To that end TAL hired Glenn Baird last year as its first head of mental health in attempt to better inform its product development, underwriting processes and to help its claims managers “rethink” their dealings with customers suffering mental illness.

Early successes with this approach have seen all the relevant stakeholders to a claim, such as the employer, the workers compensation insurer, the super fund and the life insurer brought together effectively. 

Collaboration is the key

Finity Consulting Principle and Green Paper author Geoff Atkins confirms that the research findings suggest significant improvements are unlikely to be made if parts of the ecosystem are working in isolation.

“We need systems thinking where the improvement process involves a conscious assessment of all the elements of the equation,” he says in the podcast series.

“For example, early intervention can’t happen if it takes months before the insurance company knows a customer is suffering from a mental health condition and may make a claim. 

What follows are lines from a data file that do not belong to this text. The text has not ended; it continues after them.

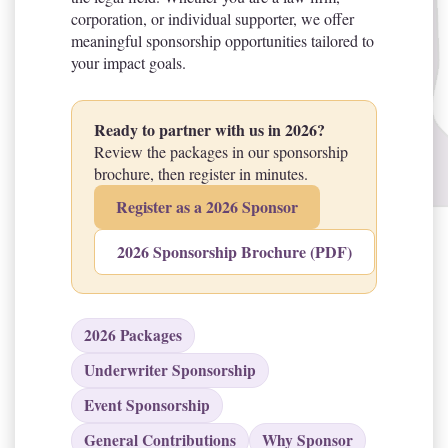
corporation, or individual supporter, we offer
meaningful sponsorship opportunities tailored to
your impact goals.
Ready to partner with us in 2026?
Review the packages in our sponsorship
brochure, then register in minutes.
Register as a 2026 Sponsor
2026 Sponsorship Brochure (PDF)
2026 Packages
Underwriter Sponsorship
Event Sponsorship
General Contributions
Why Sponsor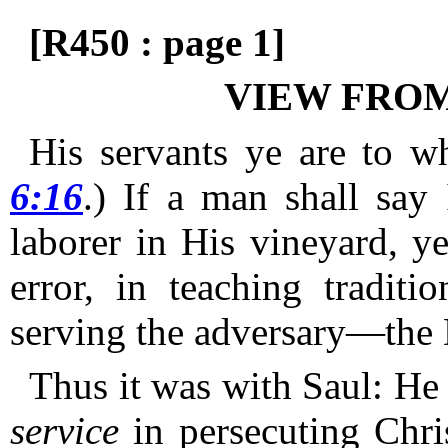
[R450 : page 1]
VIEW FROM
His servants ye are to w
6:16
.)
If a man shall say
laborer in His vineyard, y
error, in teaching traditi
serving the adversary—the 
Thus it was with Saul: He
service
in persecuting Chri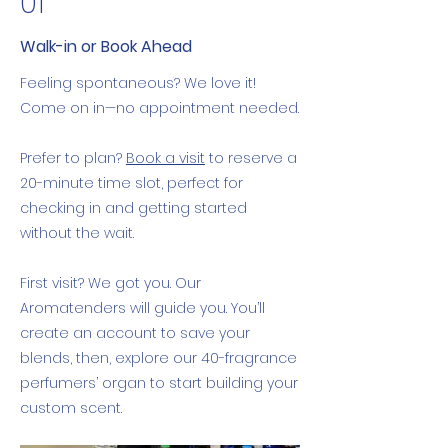
01
Walk-in or Book Ahead
Feeling spontaneous? We love it!
Come on in—no appointment needed.
Prefer to plan?
Book a visit
to reserve a
20-minute time slot, perfect for
checking in and getting started
without the wait.
First visit? We got you. Our
Aromatenders will guide you. You’ll
create an account to save your
blends, then, explore our 40-fragrance
perfumers’ organ to start building your
custom scent.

"In this situation, the insurance company is given no opportunity to offer support. An important recommendation [of the Green Paper] is to create linkages through clinicians, super funds, employers and the relevant insurance companies.”

Urgent need for data

Geoff also asserts that the existence of applicable data would greatly assist efforts to underwrite the risk of insurance applicants with mental health issues, and to assess claims lodged following mental health injuries. However at present such data isn’t readily available.

“We need to establish a system of collecting relevant data and collating it in the right way,” he says in the podcast. 

“This might require a new approach to the competitive market place. It would be in the best interests of the industry overall, if we broke down the barriers we have created by declining to invest time and money in the collection of information for other people’s benefit.

“A lot can be done with relatively small resources in a short period of time.”

Other key recommendations of the Green Paper include:

  • Expert neutral evaluation — Adversarial dispute processes exacerbate mental health conditions. A system where all parties present their evidence at an early stage, and which is empowered to form a binding decision may deliver better outcomes, including saving the claimant from having to repeat their story.
  • The development of definitions and criteria specific to mental health conditions rather than to physical illnesses such as heart attacks or strokes.
  • Inclusions in products that focus on wellness and recovery beyond financial payments.
  • The development of consistent, reliable underwriting guides applicable to mental health conditions to assist insurance companies with making an assessment and advising the customer of the reason for a decision. This will improve transparency.
  • Providing a more sensitive and expert interface with customers and potential claimants such as specialist teams or psychologists that work to prevent further injury to a fragile person.